19話 糾弾 1
新年明けまして、おめでとう御座います。
今年も頑張って投稿していきますので応援のほど宜しくお願いします。
ビアヌティアンが座すレイアート遺跡の入り口には守護神を護る為に配備された騎士団と魔術師団の混合部隊300名が陣を敷いていた。
「カンナさん。」
焚火の前に腰を下ろし、つまらなそうに小枝を放り込んでいるカンナにセシリーが話し掛けた。
「ん?」
カンナが顔を上げるとセシリーはカンナの横に腰掛けた。
「私、良く判ってないんですけど、私達は何故此処に居るんです? ビアヌティアン様をお護りする為だと言うのはお父様から聴いているんですけど、誰からお護りするんですか?」
「なんだ。お父上から聞いていないのか?」
カンナは意外そうな表情で尋ね返した。
「はい・・・。お父様はカンナさんに訊け、と。」
「ああ・・・。
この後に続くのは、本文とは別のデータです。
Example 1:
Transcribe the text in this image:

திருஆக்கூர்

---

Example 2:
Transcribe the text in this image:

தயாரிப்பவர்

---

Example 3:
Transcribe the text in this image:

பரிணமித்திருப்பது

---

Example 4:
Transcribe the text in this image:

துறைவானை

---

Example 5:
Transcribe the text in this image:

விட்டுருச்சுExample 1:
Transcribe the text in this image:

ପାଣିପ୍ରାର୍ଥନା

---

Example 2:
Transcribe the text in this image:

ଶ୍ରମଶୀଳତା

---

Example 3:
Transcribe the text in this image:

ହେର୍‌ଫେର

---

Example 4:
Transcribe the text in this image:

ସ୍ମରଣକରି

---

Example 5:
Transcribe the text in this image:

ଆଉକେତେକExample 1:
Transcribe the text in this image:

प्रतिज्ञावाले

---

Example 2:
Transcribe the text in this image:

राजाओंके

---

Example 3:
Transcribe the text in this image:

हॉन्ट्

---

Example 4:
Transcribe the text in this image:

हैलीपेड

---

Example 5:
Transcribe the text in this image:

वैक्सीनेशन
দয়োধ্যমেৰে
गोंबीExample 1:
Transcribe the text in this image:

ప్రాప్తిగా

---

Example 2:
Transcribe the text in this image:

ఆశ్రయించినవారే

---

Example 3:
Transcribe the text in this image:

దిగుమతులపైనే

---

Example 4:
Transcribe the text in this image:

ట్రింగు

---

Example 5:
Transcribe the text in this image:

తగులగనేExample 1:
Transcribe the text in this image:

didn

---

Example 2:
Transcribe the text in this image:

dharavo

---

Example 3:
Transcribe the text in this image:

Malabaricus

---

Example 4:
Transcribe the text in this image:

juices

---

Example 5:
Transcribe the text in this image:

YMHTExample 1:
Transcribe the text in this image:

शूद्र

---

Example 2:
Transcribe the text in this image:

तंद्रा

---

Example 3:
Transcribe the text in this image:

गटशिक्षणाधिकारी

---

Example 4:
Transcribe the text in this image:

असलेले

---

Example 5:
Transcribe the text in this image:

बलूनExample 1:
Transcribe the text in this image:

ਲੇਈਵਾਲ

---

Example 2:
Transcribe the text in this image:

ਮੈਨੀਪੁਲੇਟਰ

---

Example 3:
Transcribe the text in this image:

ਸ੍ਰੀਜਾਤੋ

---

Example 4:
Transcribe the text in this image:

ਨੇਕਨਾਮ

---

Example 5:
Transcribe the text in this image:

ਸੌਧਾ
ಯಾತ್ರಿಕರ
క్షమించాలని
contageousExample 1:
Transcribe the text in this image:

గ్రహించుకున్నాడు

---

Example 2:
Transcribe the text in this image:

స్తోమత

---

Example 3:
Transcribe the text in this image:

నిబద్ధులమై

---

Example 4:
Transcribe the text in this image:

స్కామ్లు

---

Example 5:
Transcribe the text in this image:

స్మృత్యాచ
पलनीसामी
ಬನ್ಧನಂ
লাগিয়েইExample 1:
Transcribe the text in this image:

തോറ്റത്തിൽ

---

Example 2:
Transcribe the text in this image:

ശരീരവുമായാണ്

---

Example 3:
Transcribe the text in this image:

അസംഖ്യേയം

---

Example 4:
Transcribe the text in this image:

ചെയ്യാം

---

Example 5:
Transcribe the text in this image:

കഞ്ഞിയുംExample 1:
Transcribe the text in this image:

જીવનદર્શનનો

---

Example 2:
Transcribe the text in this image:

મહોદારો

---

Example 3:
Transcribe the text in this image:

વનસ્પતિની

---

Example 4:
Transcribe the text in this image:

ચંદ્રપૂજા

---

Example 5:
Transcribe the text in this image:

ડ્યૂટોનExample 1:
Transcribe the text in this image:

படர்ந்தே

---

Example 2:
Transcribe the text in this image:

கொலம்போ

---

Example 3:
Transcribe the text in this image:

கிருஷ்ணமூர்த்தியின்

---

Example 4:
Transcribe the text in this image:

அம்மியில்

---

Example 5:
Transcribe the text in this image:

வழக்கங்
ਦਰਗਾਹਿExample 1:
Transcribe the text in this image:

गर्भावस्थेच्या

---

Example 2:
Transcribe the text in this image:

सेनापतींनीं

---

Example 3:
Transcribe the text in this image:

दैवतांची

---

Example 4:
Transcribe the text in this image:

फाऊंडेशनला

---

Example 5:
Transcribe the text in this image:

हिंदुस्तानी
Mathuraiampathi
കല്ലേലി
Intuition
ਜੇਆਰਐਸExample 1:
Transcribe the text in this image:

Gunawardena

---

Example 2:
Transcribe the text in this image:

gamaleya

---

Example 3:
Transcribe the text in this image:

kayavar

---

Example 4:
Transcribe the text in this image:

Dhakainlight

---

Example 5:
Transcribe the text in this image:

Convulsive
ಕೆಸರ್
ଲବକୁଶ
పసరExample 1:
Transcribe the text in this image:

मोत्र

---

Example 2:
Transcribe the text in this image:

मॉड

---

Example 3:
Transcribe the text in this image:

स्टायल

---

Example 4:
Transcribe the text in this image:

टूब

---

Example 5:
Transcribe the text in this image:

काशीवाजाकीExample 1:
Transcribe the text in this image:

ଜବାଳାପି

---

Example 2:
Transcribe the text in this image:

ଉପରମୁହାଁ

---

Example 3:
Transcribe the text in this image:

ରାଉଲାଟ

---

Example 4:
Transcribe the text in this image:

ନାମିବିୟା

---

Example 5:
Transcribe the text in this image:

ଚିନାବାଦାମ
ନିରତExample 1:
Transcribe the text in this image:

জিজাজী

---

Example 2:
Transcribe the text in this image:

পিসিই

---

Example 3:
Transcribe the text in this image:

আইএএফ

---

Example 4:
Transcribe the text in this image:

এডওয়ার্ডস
」
カンナは頷き『暇だ』と言って軍馬に餌を与えに行ったルーシーに視線を投げた。
「・・・そうだな。セシリーとルーシーは知って置いても良いだろうな・・・。」
そう呟くとカンナはルーシーを呼んだ。
「おーい、ルーシー!」
銀髪の少女が此方を向き走ってきた。
「なんですか、カンナさん。」
笑顔でカンナに尋ねるルーシーを見てセシリーは微笑ましく思う。
以前にオディス教からルーシーを救いに行く際にカンナが彼女の為に涙を流した事を、セシリーは最近ルーシーに伝えた。
単純に雑談の中で他意も無く話した事だったのだが、ルーシーはカンナの優しさに酷く感銘を受けたらしく、それ以来ルーシーのカンナに対する信頼は絶大なモノになっていた。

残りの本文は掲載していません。